OP could you get a dog? I am scared of the dark and scared of being in the house at night on my own, the dog has made me feel so secure. He barks if there's a knock on the door and he doesn't like mem so I feel a lot better with him around

Bulldogdays · 03/09/2025 02:52

I can relate,in the same boat to some extent,plus same diagnosis.
Apply for pip ,and make sure you write down everything you just told us .
You don't need anyone to vouch for you on it ,just be honest how everything effects you ,send a copy of your autism diagnosis report if you can
Get to the doctor's,tell them what you told us ,and get signed of work as medically unfit to work ..that will stop you worrying about money when UC for your daughter stops .
That is what the benefits system is for ,to help people who genuinely can't work ,and right now ,you genuinely can't.
A lot of what you describe,will be your autism..
It's a spectrum and effects everyone differently,this fear and panic of being alone is simply how it effects you.
Propranolol is a great help to me ,I just take it when my anxiety is overwhelming me ,it's not a take every day medication,it definitely calms me down enough to function
NHS offer talking therapy,I'm on about my 5 th lot ...not sure it helps ,but my doctor tells me to do it ,as it might help ,so I do.
When someone thinks of themselves as low support needs autistic,.due to heavy masking ..it can't be difficult to change that narrative and actually show yourself enough to ask for help.
But help is there
You have to be brave enough to show your struggling, there is benefits and therapy ,you just need to be honest to access them .
You must push yourself forward to get the help and support you are entitled to ,for your daughter's sake ,so she doesn't become your carer in the future.
Good luck x

Eyesopenwideawake · 03/09/2025 07:58

I am hypervigilant.
I ruminate automatically constantly.

I imagine childhood trauma plays a part in this, yes.

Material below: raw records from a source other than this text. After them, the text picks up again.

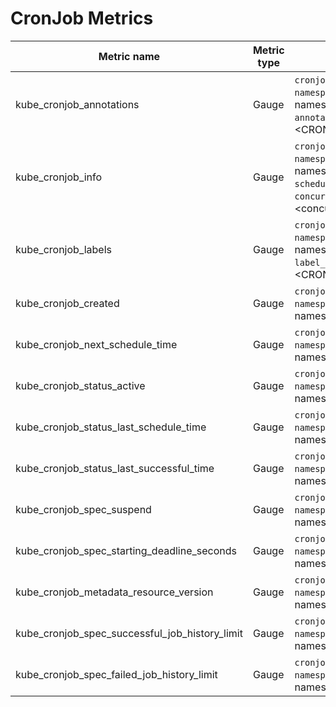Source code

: # CronJob Metrics

| Metric name                                    | Metric type | Labels/tags                                                                                                                                                     | Status       |
| ---------------------------------------------- | ----------- | --------------------------------------------------------------------------------------------------------------------------------------------------------------- | ------------ |
| kube_cronjob_annotations                       | Gauge       | `cronjob`=&lt;cronjob-name&gt; <br> `namespace`=&lt;cronjob-namespace&gt; <br> `annotation_CRONJOB_ANNOTATION`=&lt;CRONJOB_ANNOTATION&gt;                       | EXPERIMENTAL |
| kube_cronjob_info                              | Gauge       | `cronjob`=&lt;cronjob-name&gt; <br> `namespace`=&lt;cronjob-namespace&gt; <br> `schedule`=&lt;schedule&gt; <br> `concurrency_policy`=&lt;concurrency-policy&gt; | STABLE       |
| kube_cronjob_labels                            | Gauge       | `cronjob`=&lt;cronjob-name&gt; <br> `namespace`=&lt;cronjob-namespace&gt; <br> `label_CRONJOB_LABEL`=&lt;CRONJOB_LABEL&gt;                                      | STABLE       |
| kube_cronjob_created                           | Gauge       | `cronjob`=&lt;cronjob-name&gt; <br> `namespace`=&lt;cronjob-namespace&gt;                                                                                       | STABLE       |
| kube_cronjob_next_schedule_time                | Gauge       | `cronjob`=&lt;cronjob-name&gt; <br> `namespace`=&lt;cronjob-namespace&gt;                                                                                       | STABLE       |
| kube_cronjob_status_active                     | Gauge       | `cronjob`=&lt;cronjob-name&gt; <br> `namespace`=&lt;cronjob-namespace&gt;                                                                                       | STABLE       |
| kube_cronjob_status_last_schedule_time         | Gauge       | `cronjob`=&lt;cronjob-name&gt; <br> `namespace`=&lt;cronjob-namespace&gt;                                                                                       | STABLE       |
| kube_cronjob_status_last_successful_time       | Gauge       | `cronjob`=&lt;cronjob-name&gt; <br> `namespace`=&lt;cronjob-namespace&gt;                                                                                       | EXPERIMENTAL |
| kube_cronjob_spec_suspend                      | Gauge       | `cronjob`=&lt;cronjob-name&gt; <br> `namespace`=&lt;cronjob-namespace&gt;                                                                                       | STABLE       |
| kube_cronjob_spec_starting_deadline_seconds    | Gauge       | `cronjob`=&lt;cronjob-name&gt; <br> `namespace`=&lt;cronjob-namespace&gt;                                                                                       | STABLE       |
| kube_cronjob_metadata_resource_version         | Gauge       | `cronjob`=&lt;cronjob-name&gt; <br> `namespace`=&lt;cronjob-namespace&gt;                                                                                       | STABLE       |
| kube_cronjob_spec_successful_job_history_limit | Gauge       | `cronjob`=&lt;cronjob-name&gt; <br> `namespace`=&lt;cronjob-namespace&gt;                                                                                       | EXPERIMENTAL |
| kube_cronjob_spec_failed_job_history_limit     | Gauge       | `cronjob`=&lt;cronjob-name&gt; <br> `namespace`=&lt;cronjob-namespace&gt;                                                                                       | EXPERIMENTAL |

When there's danger around it makes sense, to the mind, to be constantly alert and to react to any and all possible threats. It's doing this not to hurt you, but to protect you, because it doesn't know that the circumstances have changed.

It's similar to the person who won't get into a car because they were once in an accident, or the person who was frightened by a dog when they were little and develops a lifelong fear of all dogs. In your case however the danger perhaps came in different forms so your mind feels it's safer to see threats everywhere.

It IS possible to change the way you think, by letting that part of the mind know it can stand down because that danger no longer exists.

Sellingsunsets · 04/09/2025 01:07

Wow. I could have written this myself about the struggles you have put. I've also spent years being terrified of anything and everything. Being along and nigh time are massive triggers for me also. As well as driving, going out anywhere really. I am diagnosed with GAD, and OCD. A diagnosis for OCD might be worth pursuing. I receive a dosability benefit based on my OCD and anxiety but I do also have fibro. But I'm certain I was awarded on the basis of my mental health struggles. I think it's worth applying. You don't need anyone to vouch for you really. They will speak to your GP but that's ok. I didn't even send any evidence. I just detailed exactly how my life is and things that I avoid and how it makes me feel and how it affects me. For example, you need someone to be present to be able to shower. If no one is home, you can't shower. This is the kind of thing that will get you awarded anyway. Worth a try. Just know your not alone and you don't sound insane. You explained everything perfectly. I also can't take anxiety meds because I'm scared I will die. Death seems to be one of my themes that consumes me and controllers my life. I don't have any advice really. I just didn't want to read and run as your post resonated with me and I felt Ike I could just burst into tears.